И когда спустя некоторое время хан Ислам-Гирей входит в тронную палату и садится на вышитые золотом подушки под голубым балдахином, на один миг хану кажется, что к нему действительно возвратилось утраченное спокойствие. Что нет никаких забот. Все совершается по прежним законам. Диван покорно выслушивает мудрые слова хана. Аскеры на быстроногих конях развезут ханский фирман. Медногорлые трубы в улусах затрубят поход. Подымут ногайскую, бузулукскую, буджакскую, перекопскую орды. Сизой пылью покроется на сотни миль весенняя степь, С двумя, тремя конями выступит в поход каждый его гвардеец. Пятьдесят тысяч луков, пятьдесят тысяч сабель закаленной дамасской стали! Далекий поход, счастливый поход, обильный ясырь… Завеса огня над вражеской землей. Запах горелого щекочет ноздри Ислам-Гирея. Вот они идут торным Черным шляхом, тысячи тысяч пленников. Спешит в Бахчисарай сам визирь султанский из Стамбула— встречать победителя Ислам-Гирея. Так было в сорок восьмом году, так было в сорок девятом, так было в пятидесятом и в пятьдесят первом… Так могло быть и в нынешнем, 1654 году, если бы не Рада в Переяславе. Кто надоумил Хмельницкого? Ведь самим аллахом начертано — быть гяуру Хмелю вечным данником хана крымского.
Невидящим взором смотрит хан в широкое венецианское окно поверх склоненного ниц мудрого своего дивана. Сердце терзают гнетущая тоска, ядовитые предчувствия, неутолимая жажда мести и лютая злоба. Но как поступить?

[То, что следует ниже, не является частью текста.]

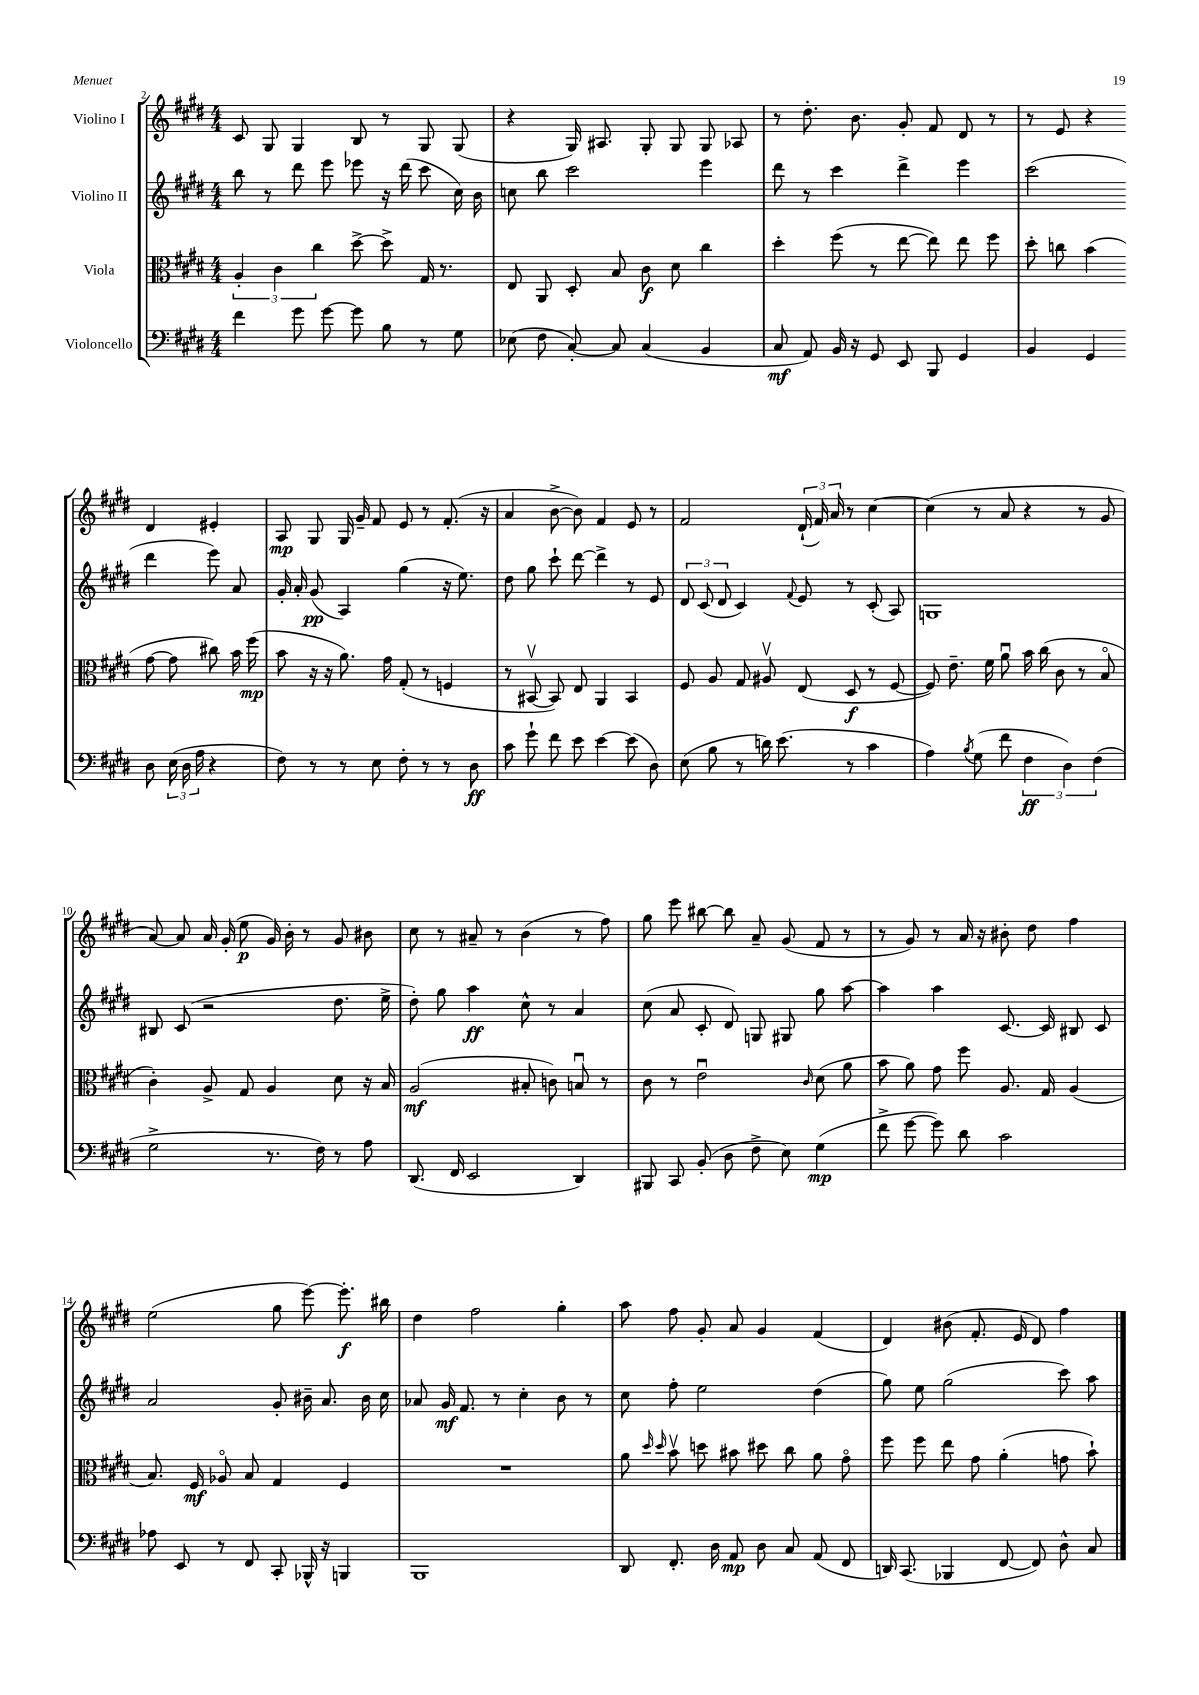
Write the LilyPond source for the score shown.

<<
\new StaffGroup <<
\new Staff = "s0" \with { instrumentName = "Violino I" } {
    \clef treble \key e \major \numericTimeSignature \time 4/4
    \autoBeamOff cis'8 gis8 gis4 b8 r8 gis8 gis8( |
    r4 gis16) ais8. gis8-. gis8 gis8 aes8 |
    r8 dis''8.-. b'8. gis'8-. fis'8 dis'8 r8 |
    r8 e'8 r4 dis'4 eis'4-. |
    a8\mp gis8 gis16 gis'16-- fis'8 e'8 r8 fis'8.-.( r16 |
    a'4 b'8~-> b'8) fis'4 e'8 r8 |
    fis'2 \tuplet 3/2 { dis'16-!( fis'16) a'16 } r8 cis''4~ |
    cis''4( r8 a'8 r4 r8 gis'8 |
    a'8~) a'8 a'16 gis'16-.( e''8\p gis'16) b'16-. r8 gis'8 bis'8 |
    cis''8 r8 ais'8-- r8 b'4( r8 fis''8) |
    gis''8 e'''8 bis''8~ bis''8 a'8-- gis'8( fis'8 r8 |
    r8 gis'8) r8 a'16 r16 bis'8-. dis''8 fis''4 |
    e''2( gis''8 e'''8~) e'''8.-.\f bis''16 |
    dis''4 fis''2 gis''4-. |
    a''8 fis''8 gis'8-. a'8 gis'4 fis'4( |
    dis'4) bis'8( fis'8.-. e'16 dis'8) fis''4 \bar "|." |
}
\new Staff = "s1" \with { instrumentName = "Violino II" } {
    \clef treble \key e \major \numericTimeSignature \time 4/4
    \autoBeamOff b''8 r8 dis'''8 e'''8 ees'''8 r16 dis'''16( cis'''8 cis''16) b'16 |
    c''8 b''8 cis'''2 e'''4 |
    dis'''8 r8 cis'''4 dis'''4-> e'''4 |
    cis'''2( dis'''4 e'''8) a'8 |
    gis'16-. a'16-. gis'8\pp( a4) gis''4( r16 e''8.) |
    dis''8 gis''8 cis'''8-! dis'''8~ dis'''4-> r8 e'8 |
    \tuplet 3/2 { dis'8 cis'8( dis'8 } cis'4) \appoggiatura { fis'8 } e'8 r8 cis'8-.( a8) |
    g1 |
    bis8 cis'8( r2 dis''8. e''16-> |
    dis''8-.) gis''8 a''4\ff cis''8-^ r8 a'4 |
    cis''8( a'8 cis'8-. dis'8) g8 gis8 gis''8 a''8~ |
    a''4 a''4 cis'8.~ cis'16 bis8 cis'8 |
    a'2 gis'8-. bis'16-- a'8. bis'16 cis''16 |
    aes'8 gis'16\mf fis'8. r8 cis''4-. b'8 r8 |
    cis''8 fis''8-. e''2 dis''4( |
    gis''8) e''8 gis''2( cis'''8) a''8 \bar "|." |
}
\new Staff = "s2" \with { instrumentName = "Viola" } {
    \clef alto \key e \major \numericTimeSignature \time 4/4
    \autoBeamOff \tuplet 3/2 { a4-. cis'4 cis''4 } dis''8~-> dis''8-> gis16 r8. |
    e8 a,8 dis8-. b8 cis'8\f dis'8 cis''4 |
    dis''4-. fis''8( r8 e''8~ e''8) e''8 fis''8 |
    dis''8-. c''8 b'4( gis'8~ gis'8 cis''8) b'16 fis''16\mp( |
    b'8 r16 r16 a'8.) gis'16 gis8-.( r8 f4 |
    r8 bis,8~\upbow bis,8) e8 a,4 bis,4 |
    fis8 a8 gis8 ais8\upbow e8( dis8\f r8 fis8~ |
    fis8) e'8.-- fis'16 a'8\downbow b'16 cis''16( cis'8 r8 b8\flageolet |
    cis'4-.) a8-> gis8 a4 dis'8 r16 b16 |
    a2\mf( bis8-. c'8) b8\downbow r8 |
    cis'8 r8 e'2\downbow \grace { cis'16 } dis'8( a'8 |
    b'8 a'8) gis'8 fis''8 a8. gis16 a4( |
    b8.) fis16\mf aes8\flageolet b8 gis4 fis4 |
    R1 |
    a'8 \grace { dis''16 dis''16 } b'8\upbow d''8 bis'8 dis''8 cis''8 a'8 gis'8\flageolet |
    fis''8 fis''8 e''8 gis'8 a'4-.( g'8 b'8-!) \bar "|." |
}
\new Staff = "s3" \with { instrumentName = "Violoncello" } {
    \clef bass \key e \major \numericTimeSignature \time 4/4
    \autoBeamOff fis'4 gis'8 gis'8~ gis'8 b8 r8 gis8 |
    ees8( fis8 cis8~-.) cis8 cis4( b,4 |
    cis8\mf a,8) b,16 r16 gis,8 e,8 b,,8 gis,4 |
    b,4 gis,4 dis8 \tuplet 3/2 { e16( dis16 a16 } r4 |
    fis8) r8 r8 e8 fis8-. r8 r8 dis8\ff |
    cis'8 gis'8-! fis'8 e'8 e'4~ e'8( dis8) |
    e8( b8 r8 d'16) e'8.( r8 cis'4 |
    a4) \acciaccatura { b8 } gis8( fis'8 \tuplet 3/2 { fis4\ff dis4) fis4( } |
    gis2-> r8. fis16) r8 a8 |
    dis,8.( fis,16 e,2 dis,4) |
    bis,,8 cis,8 b,8-.( dis8 fis8-> e8) gis4\mp( |
    fis'8-> gis'8~ gis'8) dis'8 cis'2 |
    aes8 e,8 r8 fis,8 cis,8-. bes,,16-^ r16 b,,4 |
    b,,1 |
    dis,8 fis,8.-. dis16 a,8\mp dis8 cis8 a,8( fis,8 |
    d,16) cis,8.( bes,,4 fis,8~ fis,8) dis8-^ cis8 \bar "|." |
}
>>
>>
\layout { \context { \Score currentBarNumber = #2 } }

Ждет мудрого слова диван. Кажется, вот-вот лопнет багрово-сизая кожа на круглом затылке у казначея Карач-мурзы. Слишком много накрал, видно, Карач-мурза. Тяжело, с присвистом, дышит Каплан-мурза. Молчит и почтительно смотрит на хана Сефер-Кази. А что сейчас творится в покоях его брата Магомет-Гирея? Зачем к нему ходит Рейс-эффенди? Какие речи ведут они за игрой в кости? Почему молчит об этом визирь, который все видит и все слышит? Почему? Тысячи «почему»! Кто виноват, что Скала Могущества, как зовут во многих державах его ханство, заколебалась? Кто? Впрочем, хан знает кто. За далеким маревом Дикого Поля он хорошо видит тот город и ту землю, куда с давних пор мечтает прийти навеки победителем, испепелить ее, разорить, прибить свой щит на каждых воротах московского Кремля, посадить в нем своего мурзу — и пусть тогда сам султан Мохаммед IV, этот сопляк, лопнет от зависти со всем своим диваном.